SOURCE DATA below:

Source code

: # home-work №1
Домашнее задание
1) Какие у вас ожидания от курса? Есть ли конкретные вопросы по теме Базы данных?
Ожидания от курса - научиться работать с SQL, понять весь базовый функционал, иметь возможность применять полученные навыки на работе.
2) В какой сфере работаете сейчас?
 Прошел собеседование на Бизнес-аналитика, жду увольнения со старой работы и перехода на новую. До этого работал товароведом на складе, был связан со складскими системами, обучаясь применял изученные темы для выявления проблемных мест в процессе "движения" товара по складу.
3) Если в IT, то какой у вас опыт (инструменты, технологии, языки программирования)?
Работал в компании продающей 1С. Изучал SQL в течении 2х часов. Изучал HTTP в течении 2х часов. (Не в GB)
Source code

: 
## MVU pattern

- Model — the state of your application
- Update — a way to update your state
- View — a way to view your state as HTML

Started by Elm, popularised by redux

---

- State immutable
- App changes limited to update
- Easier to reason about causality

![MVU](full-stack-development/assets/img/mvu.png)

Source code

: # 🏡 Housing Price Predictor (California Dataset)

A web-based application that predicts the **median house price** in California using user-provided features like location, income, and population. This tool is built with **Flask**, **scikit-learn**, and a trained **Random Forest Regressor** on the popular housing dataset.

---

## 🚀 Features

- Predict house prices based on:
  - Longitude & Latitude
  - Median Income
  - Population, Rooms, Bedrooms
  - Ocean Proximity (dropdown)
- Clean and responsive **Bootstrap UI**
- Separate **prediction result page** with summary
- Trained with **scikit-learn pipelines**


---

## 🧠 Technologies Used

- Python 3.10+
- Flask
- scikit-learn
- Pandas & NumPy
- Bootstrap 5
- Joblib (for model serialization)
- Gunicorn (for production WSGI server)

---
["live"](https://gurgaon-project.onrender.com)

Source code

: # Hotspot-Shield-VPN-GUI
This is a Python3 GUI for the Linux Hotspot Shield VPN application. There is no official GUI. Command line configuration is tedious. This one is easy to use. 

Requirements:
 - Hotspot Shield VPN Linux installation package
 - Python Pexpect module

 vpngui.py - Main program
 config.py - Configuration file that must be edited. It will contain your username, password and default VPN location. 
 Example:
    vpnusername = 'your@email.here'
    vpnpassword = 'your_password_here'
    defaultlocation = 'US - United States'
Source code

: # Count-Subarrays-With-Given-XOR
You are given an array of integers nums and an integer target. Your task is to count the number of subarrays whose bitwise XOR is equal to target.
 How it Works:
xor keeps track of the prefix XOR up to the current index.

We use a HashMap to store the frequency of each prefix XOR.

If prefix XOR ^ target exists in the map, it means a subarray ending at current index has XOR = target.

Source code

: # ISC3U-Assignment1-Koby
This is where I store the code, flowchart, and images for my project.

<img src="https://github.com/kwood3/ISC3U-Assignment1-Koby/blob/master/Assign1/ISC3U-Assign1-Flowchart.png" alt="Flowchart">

End of SOURCE DATA.

## [EXERCISE INSTRUCTIONS]
The data above needs retyping. Reproduce each line exactly.

## [ANSWER TO THIS PROBLEM]
Source code

: # home-work №1
Домашнее задание
1) Какие у вас ожидания от курса? Есть ли конкретные вопросы по теме Базы данных?
Ожидания от курса - научиться работать с SQL, понять весь базовый функционал, иметь возможность применять полученные навыки на работе.
2) В какой сфере работаете сейчас?
 Прошел собеседование на Бизнес-аналитика, жду увольнения со старой работы и перехода на новую. До этого работал товароведом на складе, был связан со складскими системами, обучаясь применял изученные темы для выявления проблемных мест в процессе "движения" товара по складу.
3) Если в IT, то какой у вас опыт (инструменты, технологии, языки программирования)?
Работал в компании продающей 1С. Изучал SQL в течении 2х часов. Изучал HTTP в течении 2х часов. (Не в GB)
Source code

: 
## MVU pattern

- Model — the state of your application
- Update — a way to update your state
- View — a way to view your state as HTML

Started by Elm, popularised by redux

---

- State immutable
- App changes limited to update
- Easier to reason about causality

![MVU](full-stack-development/assets/img/mvu.png)

Source code

: # 🏡 Housing Price Predictor (California Dataset)

A web-based application that predicts the **median house price** in California using user-provided features like location, income, and population. This tool is built with **Flask**, **scikit-learn**, and a trained **Random Forest Regressor** on the popular housing dataset.

---

## 🚀 Features

- Predict house prices based on:
  - Longitude & Latitude
  - Median Income
  - Population, Rooms, Bedrooms
  - Ocean Proximity (dropdown)
- Clean and responsive **Bootstrap UI**
- Separate **prediction result page** with summary
- Trained with **scikit-learn pipelines**


---

## 🧠 Technologies Used

- Python 3.10+
- Flask
- scikit-learn
- Pandas & NumPy
- Bootstrap 5
- Joblib (for model serialization)
- Gunicorn (for production WSGI server)

---
["live"](https://gurgaon-project.onrender.com)

Source code

: # Hotspot-Shield-VPN-GUI
This is a Python3 GUI for the Linux Hotspot Shield VPN application. There is no official GUI. Command line configuration is tedious. This one is easy to use. 

Requirements:
 - Hotspot Shield VPN Linux installation package
 - Python Pexpect module

 vpngui.py - Main program
 config.py - Configuration file that must be edited. It will contain your username, password and default VPN location. 
 Example:
    vpnusername = 'your@email.here'
    vpnpassword = 'your_password_here'
    defaultlocation = 'US - United States'
Source code

: # Count-Subarrays-With-Given-XOR
You are given an array of integers nums and an integer target. Your task is to count the number of subarrays whose bitwise XOR is equal to target.
 How it Works:
xor keeps track of the prefix XOR up to the current index.

We use a HashMap to store the frequency of each prefix XOR.

If prefix XOR ^ target exists in the map, it means a subarray ending at current index has XOR = target.

Source code

: # ISC3U-Assignment1-Koby
This is where I store the code, flowchart, and images for my project.

<img src="https://github.com/kwood3/ISC3U-Assignment1-Koby/blob/master/Assign1/ISC3U-Assign1-Flowchart.png" alt="Flowchart">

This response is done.